Document 5 : Le rejet de la dance par la critique.

Sabatier, Benoît, "Saturday Night Fever", Technikart 28 (décembre 1998), p48-49.

Hédoniste, la dance ? Oui, et c’est pour ça qu’on l’aime.

Il existe des musiques du tonnerre qu'on n'écoutera surtout pas chez soi. Ce sont les musiques de danse qui prennent leur véritable dimension balancées à fond les ballons en club. Des musiques longtemps snobées par l'intelligentsia, plus apte à voir de l'art chez Leonard Cohen qu'à vanter le génie de ce moustachu de Georgio Moroder. Normal : un disque de dance ne s'évalue pas selon les mêmes critères qu'un disque de folk. On chronique un album assis devant son ordinateur, pas debout, les bras au ciel, en train de tortiller frénétiquement du popotin sur un dancefloor. Pour faire simple et con : un morceau de dance s'adresserait au corps, alors qu'un album étiqueté « songwriting » parlerait à l'intellect - et le cerveau, c'est autrement plus crédible, sérieux, que le pelvis.

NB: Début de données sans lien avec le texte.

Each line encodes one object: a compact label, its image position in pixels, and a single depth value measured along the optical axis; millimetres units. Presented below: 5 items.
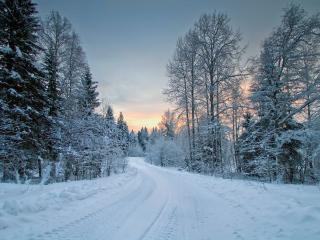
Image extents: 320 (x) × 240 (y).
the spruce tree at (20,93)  11586
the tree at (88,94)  20625
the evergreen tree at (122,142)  24919
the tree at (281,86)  11562
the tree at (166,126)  47194
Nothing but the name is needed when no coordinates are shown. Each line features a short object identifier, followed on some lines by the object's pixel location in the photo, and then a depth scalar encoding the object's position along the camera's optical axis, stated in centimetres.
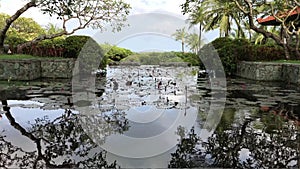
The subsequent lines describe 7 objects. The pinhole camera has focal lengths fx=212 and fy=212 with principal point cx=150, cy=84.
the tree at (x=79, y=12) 909
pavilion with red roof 1016
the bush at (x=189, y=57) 1609
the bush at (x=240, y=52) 918
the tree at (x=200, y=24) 1634
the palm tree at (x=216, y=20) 1688
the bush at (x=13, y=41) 1049
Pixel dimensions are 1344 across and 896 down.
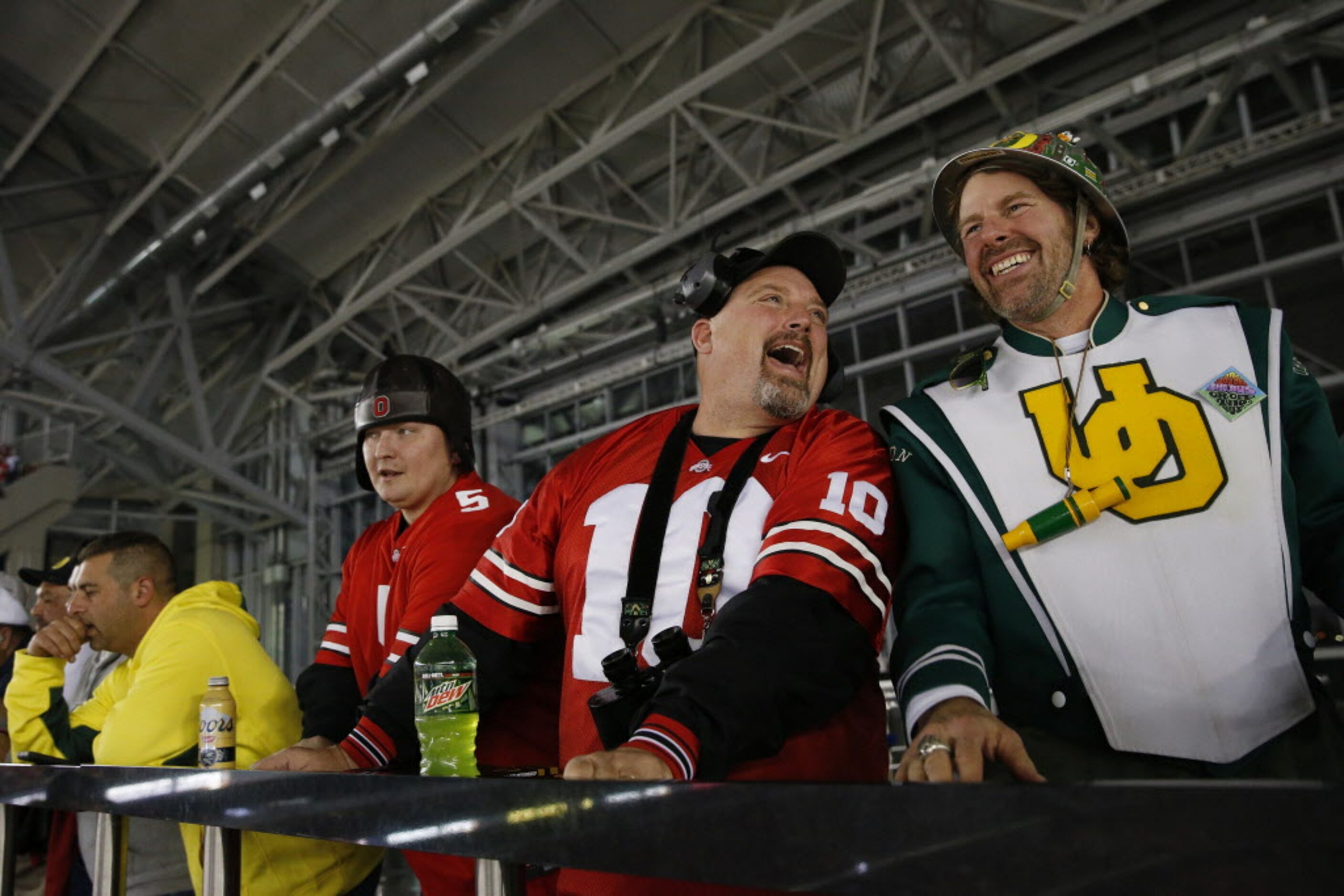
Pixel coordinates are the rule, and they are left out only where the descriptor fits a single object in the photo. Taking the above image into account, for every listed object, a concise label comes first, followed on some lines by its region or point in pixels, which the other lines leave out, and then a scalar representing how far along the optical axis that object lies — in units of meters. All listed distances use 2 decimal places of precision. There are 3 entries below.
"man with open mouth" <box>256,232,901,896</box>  1.34
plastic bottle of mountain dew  1.63
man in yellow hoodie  2.22
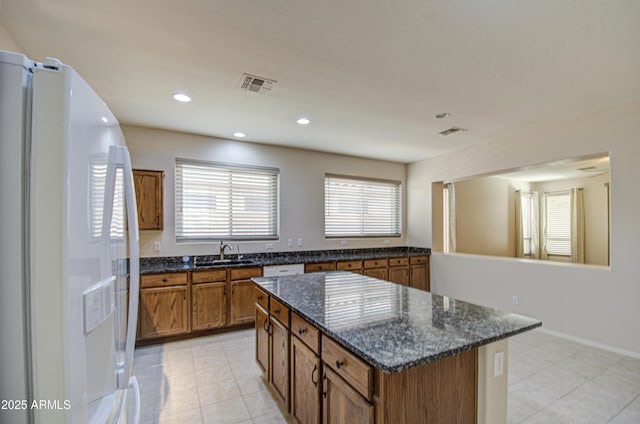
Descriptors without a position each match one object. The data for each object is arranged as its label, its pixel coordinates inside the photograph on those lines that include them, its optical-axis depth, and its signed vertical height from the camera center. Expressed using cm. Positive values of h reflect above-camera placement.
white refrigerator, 69 -7
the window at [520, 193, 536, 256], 752 -23
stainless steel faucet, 426 -48
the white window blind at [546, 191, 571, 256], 709 -26
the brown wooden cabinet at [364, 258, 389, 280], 495 -94
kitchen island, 125 -71
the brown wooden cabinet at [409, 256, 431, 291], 538 -111
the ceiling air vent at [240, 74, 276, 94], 260 +119
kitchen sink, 399 -68
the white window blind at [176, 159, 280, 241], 419 +19
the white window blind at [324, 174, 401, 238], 539 +12
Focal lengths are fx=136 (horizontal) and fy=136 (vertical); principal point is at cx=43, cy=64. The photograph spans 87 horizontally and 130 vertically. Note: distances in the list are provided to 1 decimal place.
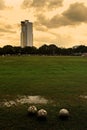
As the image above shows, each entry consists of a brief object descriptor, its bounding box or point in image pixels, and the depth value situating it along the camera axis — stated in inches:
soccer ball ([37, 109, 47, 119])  209.2
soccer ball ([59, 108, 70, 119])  212.8
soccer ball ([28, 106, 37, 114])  219.2
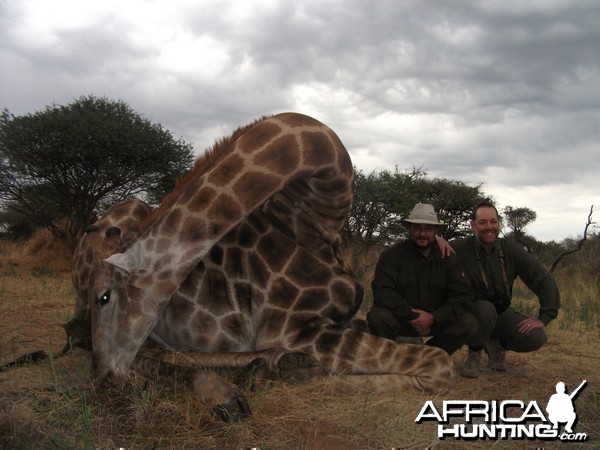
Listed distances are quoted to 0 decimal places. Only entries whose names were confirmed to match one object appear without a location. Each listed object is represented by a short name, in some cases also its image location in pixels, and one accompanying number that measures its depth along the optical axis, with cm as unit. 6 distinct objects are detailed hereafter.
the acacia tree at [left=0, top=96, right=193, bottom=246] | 1399
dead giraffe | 350
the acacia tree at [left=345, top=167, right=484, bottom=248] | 1692
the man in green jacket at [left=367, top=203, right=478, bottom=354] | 458
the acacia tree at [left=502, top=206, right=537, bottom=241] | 2661
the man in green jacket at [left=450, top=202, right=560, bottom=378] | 479
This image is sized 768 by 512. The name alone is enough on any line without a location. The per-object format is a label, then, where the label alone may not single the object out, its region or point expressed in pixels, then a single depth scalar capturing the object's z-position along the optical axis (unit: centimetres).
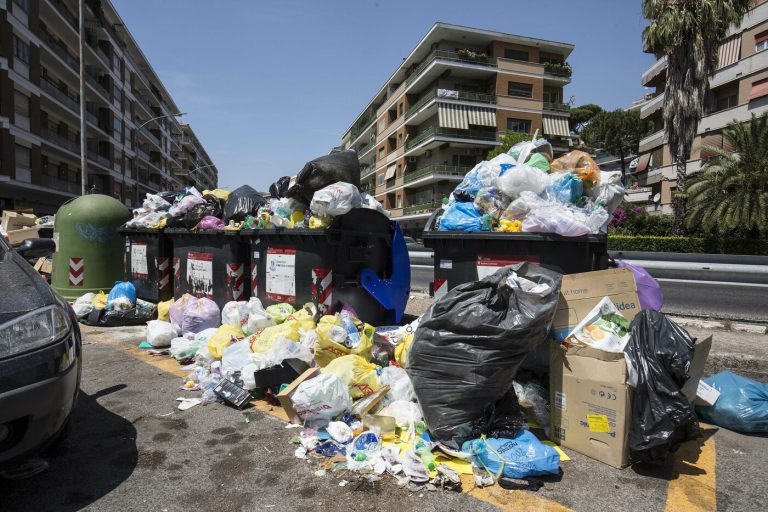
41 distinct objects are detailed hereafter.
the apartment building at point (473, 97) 3497
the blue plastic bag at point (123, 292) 641
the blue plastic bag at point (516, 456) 235
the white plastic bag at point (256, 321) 451
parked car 189
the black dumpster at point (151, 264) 685
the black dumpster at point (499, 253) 351
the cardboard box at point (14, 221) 1073
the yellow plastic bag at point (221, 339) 406
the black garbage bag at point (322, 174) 477
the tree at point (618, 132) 4747
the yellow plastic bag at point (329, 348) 352
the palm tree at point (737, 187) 1873
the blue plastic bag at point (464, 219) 386
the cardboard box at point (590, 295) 296
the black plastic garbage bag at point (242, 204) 573
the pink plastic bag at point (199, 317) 507
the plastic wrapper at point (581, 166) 381
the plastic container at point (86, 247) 720
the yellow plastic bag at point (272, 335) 381
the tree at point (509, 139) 2788
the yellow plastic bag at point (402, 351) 357
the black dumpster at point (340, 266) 464
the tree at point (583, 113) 5644
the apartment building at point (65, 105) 2580
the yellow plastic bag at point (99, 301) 639
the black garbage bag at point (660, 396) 238
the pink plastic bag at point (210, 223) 597
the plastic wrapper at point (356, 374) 309
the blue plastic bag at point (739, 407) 294
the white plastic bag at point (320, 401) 289
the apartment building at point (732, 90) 2312
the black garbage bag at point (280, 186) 564
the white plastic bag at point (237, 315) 469
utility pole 1872
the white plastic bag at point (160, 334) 488
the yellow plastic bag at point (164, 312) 576
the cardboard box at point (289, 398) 299
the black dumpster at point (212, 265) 563
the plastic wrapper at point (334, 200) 445
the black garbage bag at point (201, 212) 631
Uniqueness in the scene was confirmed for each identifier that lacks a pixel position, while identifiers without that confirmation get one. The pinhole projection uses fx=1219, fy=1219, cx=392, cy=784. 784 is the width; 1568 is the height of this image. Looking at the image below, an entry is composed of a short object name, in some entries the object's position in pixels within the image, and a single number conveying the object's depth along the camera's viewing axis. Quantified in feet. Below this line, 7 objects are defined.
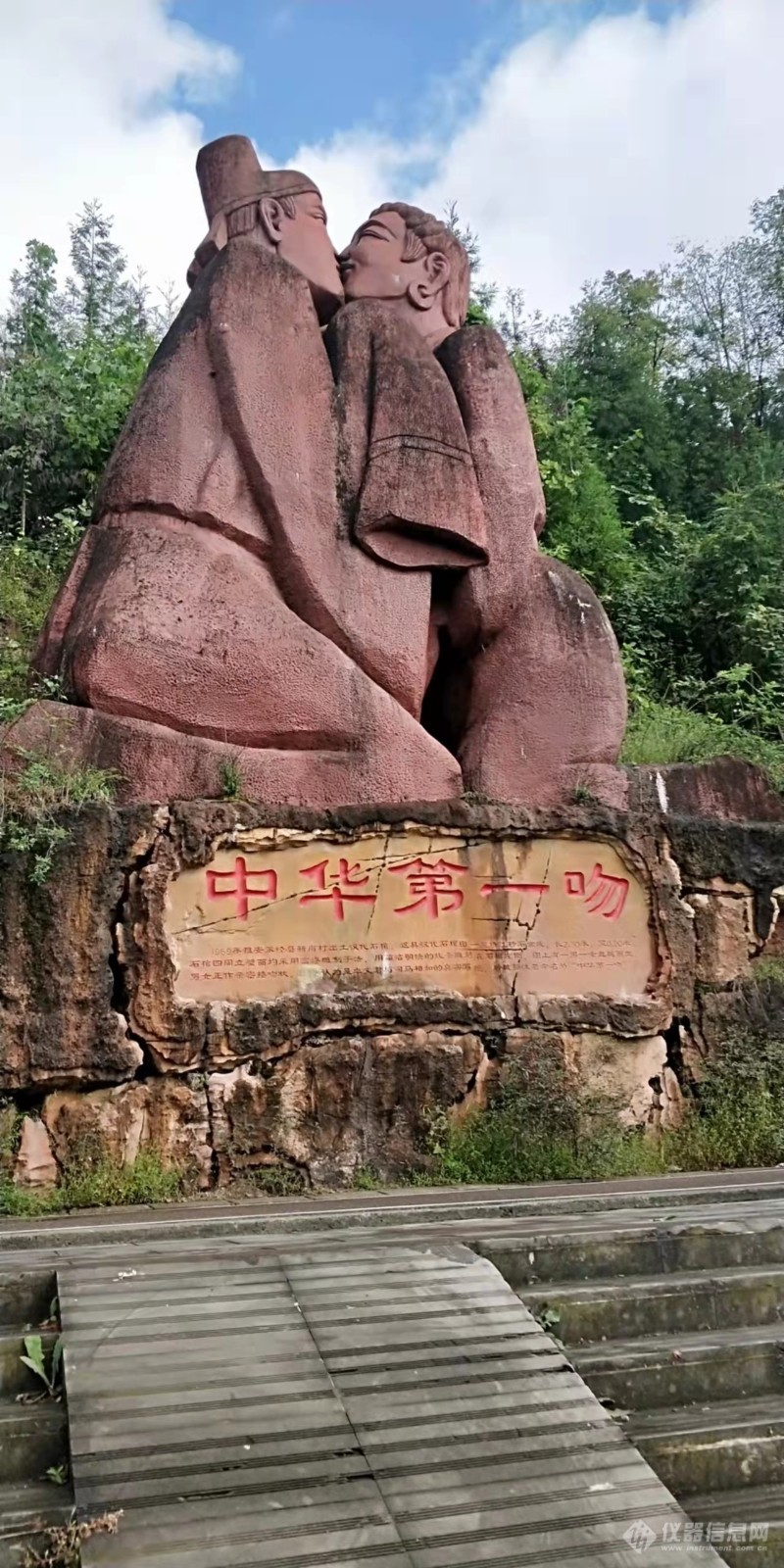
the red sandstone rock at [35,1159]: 13.75
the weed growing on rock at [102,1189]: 13.33
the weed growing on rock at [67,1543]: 6.25
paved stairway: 7.89
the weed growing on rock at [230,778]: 15.87
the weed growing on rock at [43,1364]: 7.86
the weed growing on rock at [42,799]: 14.38
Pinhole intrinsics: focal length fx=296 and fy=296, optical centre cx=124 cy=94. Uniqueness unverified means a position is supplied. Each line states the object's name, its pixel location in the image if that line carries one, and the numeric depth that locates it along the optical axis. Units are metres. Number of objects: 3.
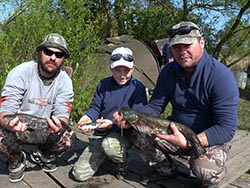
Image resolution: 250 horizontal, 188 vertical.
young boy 3.01
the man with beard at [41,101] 2.88
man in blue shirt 2.54
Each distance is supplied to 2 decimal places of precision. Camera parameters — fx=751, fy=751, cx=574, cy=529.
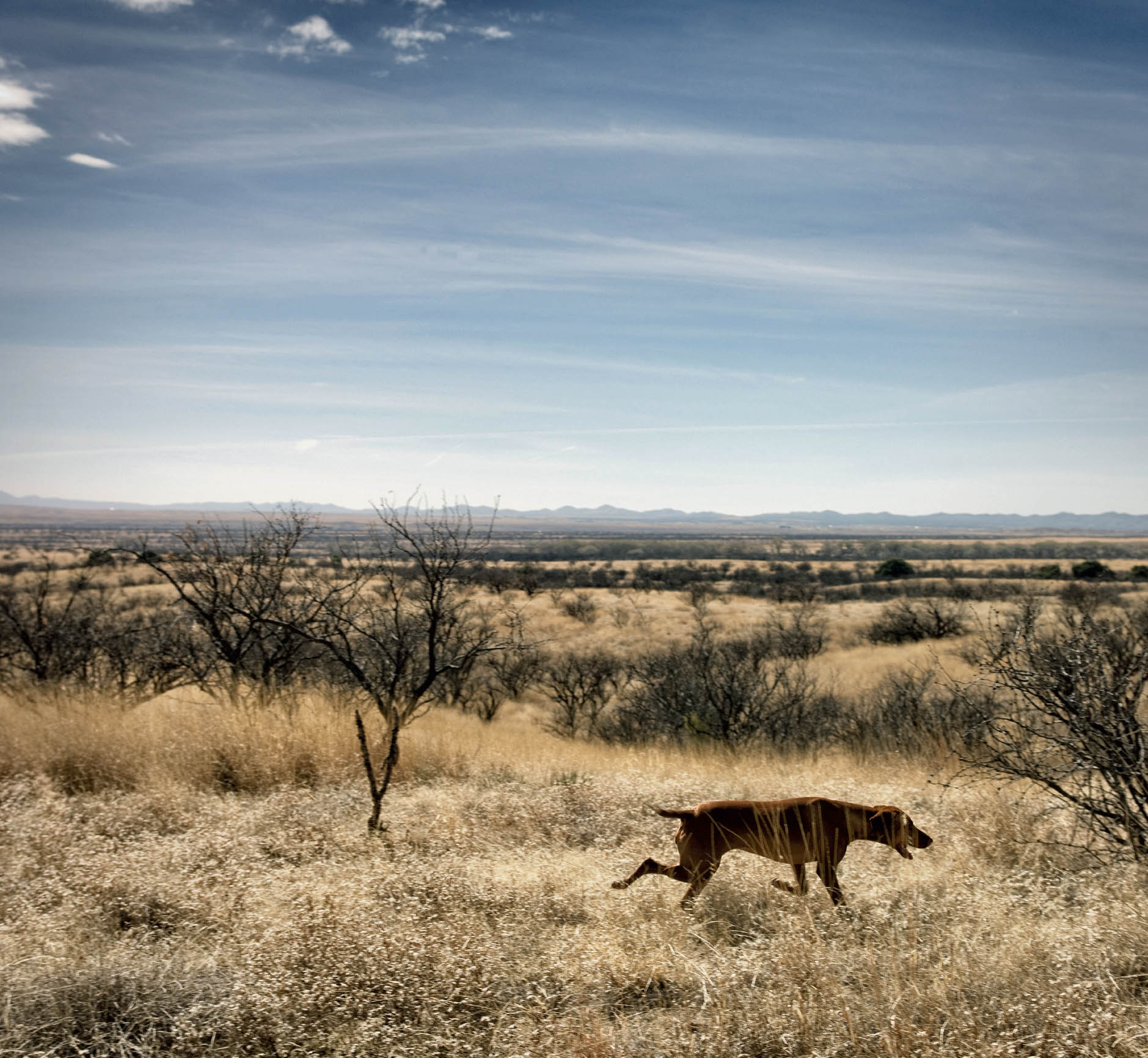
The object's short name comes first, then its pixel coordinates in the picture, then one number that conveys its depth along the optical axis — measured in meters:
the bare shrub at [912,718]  9.99
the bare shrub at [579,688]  20.05
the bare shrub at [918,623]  30.91
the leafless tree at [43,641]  11.49
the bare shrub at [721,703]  14.40
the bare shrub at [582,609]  38.22
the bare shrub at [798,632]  26.11
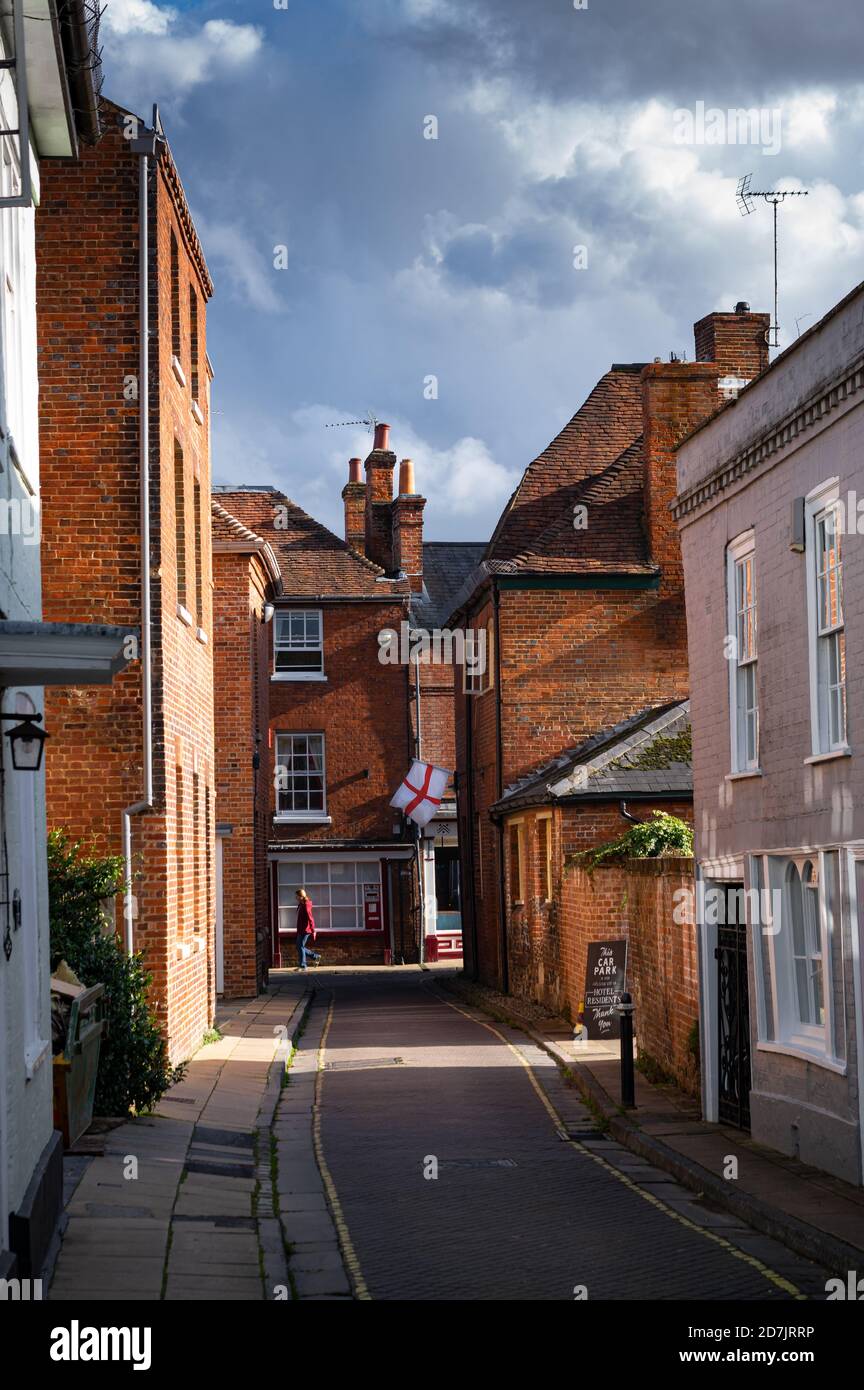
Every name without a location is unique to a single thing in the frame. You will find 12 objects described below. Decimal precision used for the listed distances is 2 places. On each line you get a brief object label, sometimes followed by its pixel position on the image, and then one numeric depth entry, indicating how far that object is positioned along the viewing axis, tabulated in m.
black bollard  15.34
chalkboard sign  18.83
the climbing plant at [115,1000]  14.30
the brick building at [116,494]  16.53
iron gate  14.21
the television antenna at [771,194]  25.89
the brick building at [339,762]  43.03
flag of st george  36.84
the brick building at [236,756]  28.09
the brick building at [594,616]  28.03
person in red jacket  39.81
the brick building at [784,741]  11.56
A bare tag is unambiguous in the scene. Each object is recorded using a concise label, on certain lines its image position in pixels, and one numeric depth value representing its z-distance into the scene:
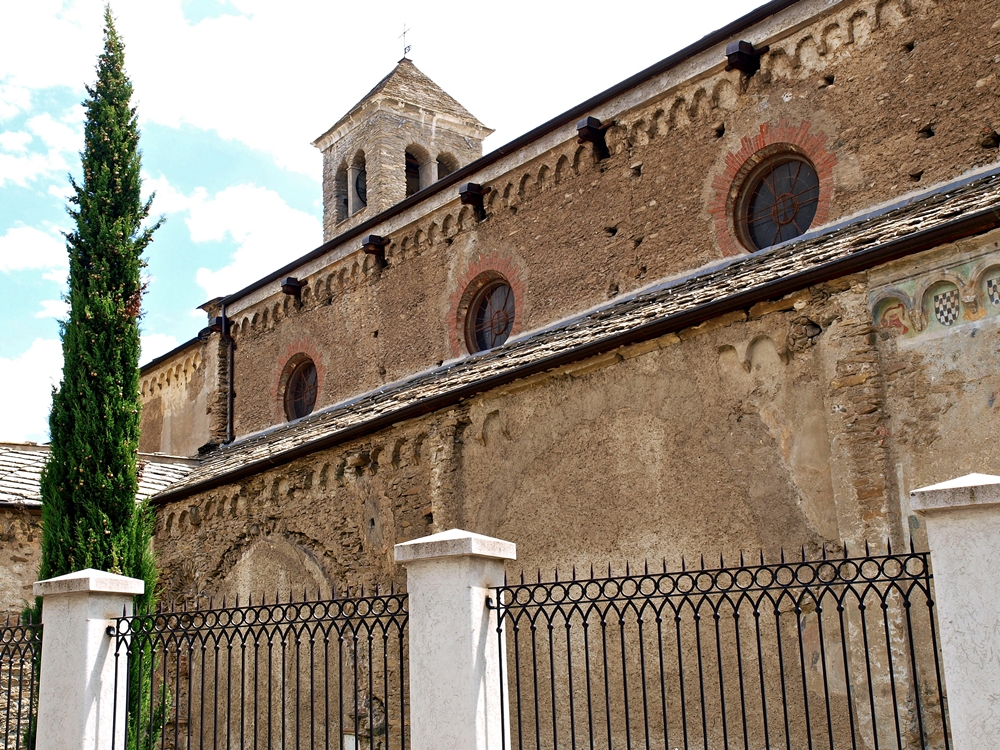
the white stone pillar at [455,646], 5.87
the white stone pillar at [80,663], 7.23
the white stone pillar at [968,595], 4.71
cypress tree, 11.22
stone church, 8.32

C'est là où on commence à tiquer : pourquoi refuser à un compositeur dance le label « songwriter » ? Nile Rodgers (du groupe Chic), Man Parrish, Larry Heard et Etienne de Crecy n'écrivent-ils pas des morceaux ? Parce qu'ils ne s'adressent pas exclusivement à un auditoire de barbichus trotskystes, on devrait les considérer comme des compositeurs au rabais, des faiseurs vulgaires ? Désolé, mai le disco n'est pas obligatoirement une musique vulgos juste bonne à passer à l'Acapulcodancing de Bourgagneuf ; Abba est un immense groupe pop ; et dance ne signifie pas Eurodance.

On se rappelle du combat mené par les jeunes loups des Cahiers du cinéma : faire en sorte qu'un Hitchcock soit artistiquement reconnu de valeur comparable avec un Flaubert. Aujourd'hui, il s'agirait d'arrêter d'expertiser un Elliott Smith obligatoirement supérieur à un Romanthony. Les deux ne concourent pas dans la même catégorie ; les deux s'avèrent suprafortiches dans leur domaine respectif.

Finalement, la vraie fracture, c'est donc celle qui existe entre musique physique et musique cérébrale - sachant que l'une n'empêche pas l'autre - et non, comme on voudrait nous le faire croire, entre rock et techno, entre électronique et songwriting. Beaucoup de disques électroniques sont indansables. Pas la moindre possibilité de gigoter en écoutant le dernier Plastikman. Difficile d'activer ses guiboles au son de Photek. Ça, c'est de l'électronique cérébrale, surtout pas de la dance. Par contre, on pourra s'agiter furieusement sur du Jon Spencer ou du Supergrass. Il ne faut pas l'oublier : au départ, le rock'n'roll est une musique de danse. Rappelons-nous les déhanchements sacrément contagieux du king Presley, les rythmes endiablés imposés par Chuck Berry et Bill Haley... En 1963, on se rendait en club écouter les Stones pour se défouler comme des salopards !

Le club: c'est là où la musique de danse acquiert un sens. D'où le développement d'une véritable « club culture », où la musique n'est plus qu'un accessoire. La culture club possède ses rites, ses repères, ses tenues, ses codes... et sa superficialité, grogneront nos barbichus trotskystes. Plus basket que mocassin, plus maxi vynile qu'album CD, plus ecstasy qu'opium, plus house que country, plus hédoniste que pleurnicharde, plus homo que mariée-six-enfants-baptisés, plus DJ's que micro-guitare-sèche, plus culte du corps que je-suis-barbu-et-mes-sandales-puent, plus black music que white spirit, plus nocturne qu'heure du goûter, cette culture, évolutive et spécifique, prône le droit au bon temps, à profiter de l'instant.

Brian Eno, intello ambiant, à propos de Howie B., producteur régulièrement axé sur le clubbing : « Je crois qu'il a un concept tout à fait différent de ce qu'un disque doit être. Pour lui, c'est un instantané, pour nous une peinture ; pour lui, un article de magazine, pour nous, un roman. [Lui a] besoin d'un maximum de glamour et de drame. [Nous voulons] de la profondeur de sentiment. » Mouais... L'opposition est facile. On trouvera quant à nous beaucoup plus de profondeur dans I Will Survive que dans toute l’œuvre de Mychael Nyman. En fait, la question que soulève la dance, c'est tout simplement : quelle interactivité enjoint la musique ? Peut-on apprécier sans partager ? Doit-on écouter, entendre, participer, mater, draguer, fucker, méditer ? La dance, en optant pour un extravertisme de façade, ne se coupe pas de la réalité. Sex Machine et Saturday Night Fever, c'est aussi ça, la vraie vie.